Wednesday, April 29, 2020

'To Entertain As Well As Illuminate'

“Here’s a thought: literary criticism ought to entertain as well as illuminate. That puts most critics out of business on two fronts. So much of our exegesis reads like the minutes of a country club meeting in which we are all agreed on the value of this and that, so little of it chases the vitality literature itself is devoted to.”

Rousing words that I used to think were self-evident. You get the impression that most critics, academic and otherwise, are striving after tedium and succeeding. I’m thinking in particular of one longtime online book critic whose prose is irresistibly soporific. His writing is earnest, humorless and militantly postmodern. This guy has never expressed pleasure in any book he has read. His own writing is ahedonic, closer in texture and content to think-tank white papers than belles-lettres.

The author quoted at the top is David Mason, writing in The Hudson Review about two poet-critics, John Burnside and the late Clive James. He continues: “Readers easily offended by anything remotely transgressive ought to toughen up and face the world in all its bloodiness. No one has permission to do anything in this life, so you might as well see what you can see, say what you can say, and hopefully do so as beautifully as possible.”

Two of Mason’s word choices are central: “entertain” and “beautifully.” To entertain is to amuse or provide enjoyment. Admittedly, the capacity for entertainment is as vast and varied as humanity, spanning everything from translating Linear B to snuff films. A critic who entertains must love words. A lexically incompetent critic or one indifferent to his medium hardly inspires confidence in his critical judgment. And, of course, a good critic is often funny – conclusive evidence in some quarters that he can’t be taken seriously.

A good critic comes to the job with a sensibility and not a box of prefabricated opinions. He knows the territory. If he writes about books, he’s read most of the good ones and knows the lousy ones to avoid. He has the obligation when wrong to be interestingly wrong. I don’t go to critics to have my prejudices confirmed or refuted. I go to learn something I didn’t suspect and to be entertained in the process.

I don’t know Burnside’s books but for years I’ve been entertained (and educated) by James’ work in multiple genres. Like Joseph Epstein, he’s equally gifted at praising and dismissing. Near the conclusion of Latest Readings (2016), James writes: “’The critic should write to say not ‘look how much I’ve read’ but ‘look at this, it’s wonderful.’” Or awful.

1 comment:

  1. Clive James indeed. Just finished his "Somewhere Becoming Rain", a collection of his writings on Philip Larkin. How much more valuable is James's "look, this is wonderful" compared to the Drabble rabble and Paulin callin'-out that only served to illustrate the cloistered world of ideology these prudes inhabited. A reader who is tired of Larkin is tired of life.

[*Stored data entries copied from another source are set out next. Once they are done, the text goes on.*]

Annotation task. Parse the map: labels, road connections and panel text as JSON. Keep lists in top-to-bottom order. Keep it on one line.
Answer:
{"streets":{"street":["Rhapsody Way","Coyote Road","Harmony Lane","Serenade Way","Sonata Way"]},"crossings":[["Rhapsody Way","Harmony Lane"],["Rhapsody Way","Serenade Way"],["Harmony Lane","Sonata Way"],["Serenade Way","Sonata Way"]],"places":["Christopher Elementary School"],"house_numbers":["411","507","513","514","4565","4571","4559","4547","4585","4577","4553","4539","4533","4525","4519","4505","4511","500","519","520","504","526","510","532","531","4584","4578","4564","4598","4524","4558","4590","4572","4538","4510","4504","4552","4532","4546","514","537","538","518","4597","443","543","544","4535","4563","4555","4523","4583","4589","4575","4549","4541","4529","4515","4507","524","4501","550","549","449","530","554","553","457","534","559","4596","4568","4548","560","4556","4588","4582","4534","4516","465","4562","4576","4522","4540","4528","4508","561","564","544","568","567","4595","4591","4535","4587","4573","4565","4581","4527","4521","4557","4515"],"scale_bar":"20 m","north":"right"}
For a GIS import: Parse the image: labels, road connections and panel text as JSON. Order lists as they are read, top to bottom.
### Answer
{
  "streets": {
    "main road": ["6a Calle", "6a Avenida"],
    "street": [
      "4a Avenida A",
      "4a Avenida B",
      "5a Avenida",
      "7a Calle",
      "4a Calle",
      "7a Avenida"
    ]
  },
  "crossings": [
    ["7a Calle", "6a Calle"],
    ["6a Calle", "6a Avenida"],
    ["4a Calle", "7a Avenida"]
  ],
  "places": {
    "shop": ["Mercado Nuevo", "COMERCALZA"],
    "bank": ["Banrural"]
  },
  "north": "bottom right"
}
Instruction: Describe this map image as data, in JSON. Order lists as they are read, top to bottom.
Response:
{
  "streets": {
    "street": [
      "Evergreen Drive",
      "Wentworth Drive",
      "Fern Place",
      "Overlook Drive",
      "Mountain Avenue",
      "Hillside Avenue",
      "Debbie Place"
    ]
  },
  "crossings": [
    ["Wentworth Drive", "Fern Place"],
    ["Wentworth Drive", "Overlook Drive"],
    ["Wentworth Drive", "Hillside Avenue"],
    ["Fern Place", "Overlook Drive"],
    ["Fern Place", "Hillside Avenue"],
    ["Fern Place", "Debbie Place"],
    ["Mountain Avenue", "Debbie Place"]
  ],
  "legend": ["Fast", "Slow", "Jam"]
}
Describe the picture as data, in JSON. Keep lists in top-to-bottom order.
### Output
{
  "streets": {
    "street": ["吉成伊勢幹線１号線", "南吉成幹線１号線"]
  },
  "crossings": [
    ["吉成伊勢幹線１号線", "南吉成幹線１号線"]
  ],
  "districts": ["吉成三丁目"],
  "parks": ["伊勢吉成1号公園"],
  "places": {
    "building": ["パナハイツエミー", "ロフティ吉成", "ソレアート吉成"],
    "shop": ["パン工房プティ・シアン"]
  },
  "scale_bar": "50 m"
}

    William Logan is a razor-sharp critic who measures poetry by the high bar of tradition and cultivated taste. His poetry columns in the New Criterion are usually 80% critical. As a reader, I want to be directed to the worthwhile, so it is the 20% that has my attention.

    The critic is there to help me into a great work so that I can read it in its fullness. In the end, however, the critic must fall away. It is the poem I want to affect me, not an interpretation.

    The interesting part of being an English teacher was that one was always dealing with great art. One did not set a curriculum of clunkers. As a result, one spent one's entire time working toward that great conclusion - this is wonderful!